Rosen told the committee that a 33 percent decline in the state’s wealthiest taxpayers between 2007 and 2009 has reversed itself, leading to the projected income tax windfall. Rosen believes the change in the number of millionaires filing had more to do with their change in income, largely based on investments, rather than “outward migration.”
Whether millionaires will flee the state if the high earners tax that was in place earlier this decade is reinstated has been a subject of debate in Trenton. Gov. Chris Christie contends the imposition of the tax that was allowed to lapse by the Democratic-controlled Legislature last year would send millionaires running, but Democrats – as well as various academic studies – say there is no data to back that up.

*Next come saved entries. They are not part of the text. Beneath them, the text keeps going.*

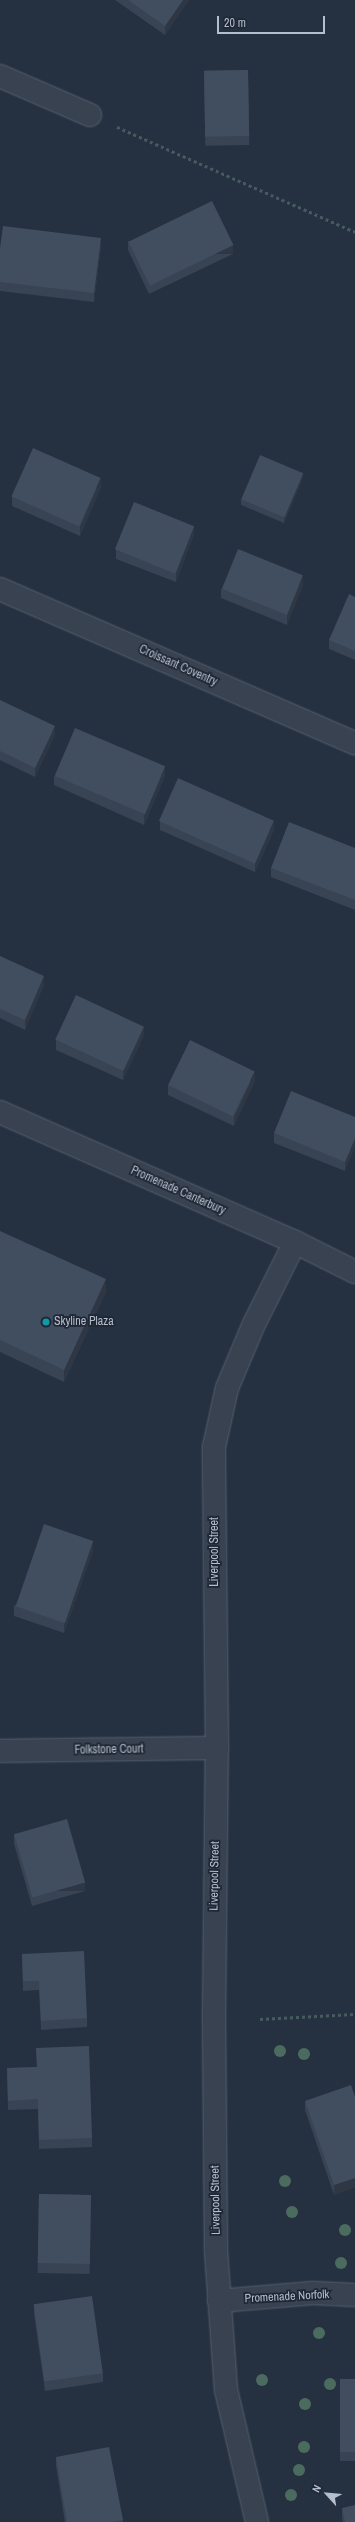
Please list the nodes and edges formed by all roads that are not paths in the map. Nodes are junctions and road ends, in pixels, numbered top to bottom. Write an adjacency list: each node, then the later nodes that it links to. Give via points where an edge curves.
1 (0, 76): 2 (street)
2 (90, 115)
3 (0, 589): 4 (street, Croissant Coventry)
4 (355, 743)
5 (0, 1112): 6 (street, Promenade Canterbury)
6 (295, 1242): 7 (street, Promenade Canterbury); 8 (street, Liverpool Street, via 253,1326 227,1388 214,1447)
7 (355, 1272)
8 (217, 1748): 9 (street, Folkstone Court); 11 (street, Liverpool Street, via 214,2016)
9 (0, 1751)
10 (355, 2295): 11 (street, Promenade Norfolk, via 313,2293)
11 (219, 2301): 12 (street, Liverpool Street, via 226,2390)
12 (257, 2522)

“The takeaway from these facts is that while the recession has had terrible consequences for many middle- and lower-income New Jersey residents, it was the loss of income for wealthier New Jerseyans that sunk our income tax collections,” Rosen told the committee. “And it is the flip side of that coin that is appearing in our revenue collections now.”
The increase in income tax collections will be partially offset by a more than $400 million shortfall in corporate business tax collections over the same two fiscal years.
According to the latest figures from OLS, the fiscal year 2011 business tax projection is $2.2 billion, $190 million less than originally anticipated in the Governor’s Budget Message. The state now expects to collect $2.303 billion for fiscal year 2012, or about $253 million less than the governor’s office forecasted.
Rosen stressed to the committee that while those figures were off from the governor’s initial projections, total corporate business tax collections are “positive,” with 5 percent growth this year and 7 percent next year for 2012.
While Rosen said decisions about how to spend the money will be made by elected officials, he recommended putting some of that money toward the budget surplus fund, which he said, is currently of a “small size.” The budget chief said the state should carry at least $900 million – or 3 percent of the total budget in surplus. The proposed fiscal year 2012 budget calls for a surplus of $303 million.
Rosen said unemployment remains a big issue as the number of jobs being created remains below the number of people who are looking for a job. While there has been growth, there hasn’t been enough of it, he said.